> **Instruções da tarefa**
Copie sem nenhuma alteração o trecho do texto sobre a acumulação de poderes eleitorais que começa nas palavras "O problema clássico" e termina logo após "dos Poderes tradicionais.".

> **Texto selecionado**
Acúmulo de poderes e transparência eleitoral

Por Amilcar Brunazo Filho

Nossas urnas-e são bem vistas no Brasil, já foram usadas no Paraguai e testadas na Argentina, mas nenhum país desenvolvido as adota e nos EUA estão sendo proibidas.

Uma explicação plausível para este conflito de imagens e avaliações é a incrível acumulação de poderes eleitorais do nosso Tribunal Superior Eleitoral (TSE) que, levado ao extremo, acaba por provocar um mascaramento da realidade da informatização do processo eleitoral entre nós.

A criação do TSE em 1932 visava democratizar as eleições brasileiras marcando o fim da época conhecida como a do Voto à Bico de Pena e da Política Café-com-Leite. Vários conceitos que são essenciais numa democracia moderna, como o voto universal, a inviolabilidade do voto e a transparência do processo, foram aperfeiçoados com o advento do TSE.

O problema clássico na distribuição dos poderes no processo eleitoral é a quem atribuir as funções de administração, de regulamentação, de fiscalização e de julgamento do contencioso. As soluções adotadas pelos diversos países são variadas.

É comum se deixar a operação das eleições com o próprio Poder Executivo nacional (como Finlândia e Argentina) ou municipal (como EUA, França e Alemanha), mas em alguns países (como Chile e Uruguai) a administração das eleições fica a cargo de órgãos autônomos não integrantes de nenhum dos Poderes tradicionais.

Já o Poder Judiciário nas eleições tanto pode ficar a cargo da Justiça Comum (como EUA e Itália) como ser responsabilidade de cortes especializadas.

Também a regulamentação e a fiscalização do processo eleitoral são exercidas de formas bastante variadas. Por vezes pelo Legislativo, outras vezes por instâncias diferentes do executivo. Por exemplo, em muitos Estados americanos a administração das eleições é municipal e a regulamentação e a sua fiscalização é de responsabilidade de órgão estadual, normalmente a Secretaria de Estado.

> **Lista de dados**
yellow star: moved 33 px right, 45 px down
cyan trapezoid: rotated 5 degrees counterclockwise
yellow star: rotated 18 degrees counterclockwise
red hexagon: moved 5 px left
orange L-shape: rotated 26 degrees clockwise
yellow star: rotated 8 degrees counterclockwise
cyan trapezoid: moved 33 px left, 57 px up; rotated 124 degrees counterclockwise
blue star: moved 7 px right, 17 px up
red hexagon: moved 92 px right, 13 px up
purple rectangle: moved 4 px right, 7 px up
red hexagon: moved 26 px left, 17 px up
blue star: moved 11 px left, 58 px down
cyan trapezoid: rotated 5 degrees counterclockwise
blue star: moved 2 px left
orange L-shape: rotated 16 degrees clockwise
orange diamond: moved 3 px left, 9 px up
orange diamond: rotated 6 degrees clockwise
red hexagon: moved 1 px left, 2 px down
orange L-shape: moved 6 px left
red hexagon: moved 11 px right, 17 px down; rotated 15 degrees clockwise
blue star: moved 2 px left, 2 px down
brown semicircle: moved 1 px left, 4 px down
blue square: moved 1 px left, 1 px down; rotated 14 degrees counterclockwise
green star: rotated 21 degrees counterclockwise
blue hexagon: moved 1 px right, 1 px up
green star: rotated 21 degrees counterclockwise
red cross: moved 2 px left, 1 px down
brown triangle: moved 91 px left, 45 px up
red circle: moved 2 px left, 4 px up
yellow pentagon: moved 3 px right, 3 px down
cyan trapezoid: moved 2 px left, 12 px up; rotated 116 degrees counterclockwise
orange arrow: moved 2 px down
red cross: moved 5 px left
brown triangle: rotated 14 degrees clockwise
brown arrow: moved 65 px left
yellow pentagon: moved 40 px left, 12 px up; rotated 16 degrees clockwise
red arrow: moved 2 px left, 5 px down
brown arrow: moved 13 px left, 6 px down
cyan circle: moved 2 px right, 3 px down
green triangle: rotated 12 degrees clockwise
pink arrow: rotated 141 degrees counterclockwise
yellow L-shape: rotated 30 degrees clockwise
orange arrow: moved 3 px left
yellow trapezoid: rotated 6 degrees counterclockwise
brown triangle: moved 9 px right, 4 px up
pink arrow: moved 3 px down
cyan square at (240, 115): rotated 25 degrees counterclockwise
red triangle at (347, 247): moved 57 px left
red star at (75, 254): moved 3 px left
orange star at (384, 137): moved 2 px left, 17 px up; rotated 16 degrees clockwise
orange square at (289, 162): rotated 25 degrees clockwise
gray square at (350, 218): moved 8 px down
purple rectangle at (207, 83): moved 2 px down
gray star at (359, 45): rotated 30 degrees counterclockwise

> **Resposta ao problema**
O problema clássico na distribuição dos poderes no processo eleitoral é a quem atribuir as funções de administração, de regulamentação, de fiscalização e de julgamento do contencioso. As soluções adotadas pelos diversos países são variadas.

É comum se deixar a operação das eleições com o próprio Poder Executivo nacional (como Finlândia e Argentina) ou municipal (como EUA, França e Alemanha), mas em alguns países (como Chile e Uruguai) a administração das eleições fica a cargo de órgãos autônomos não integrantes de nenhum dos Poderes tradicionais.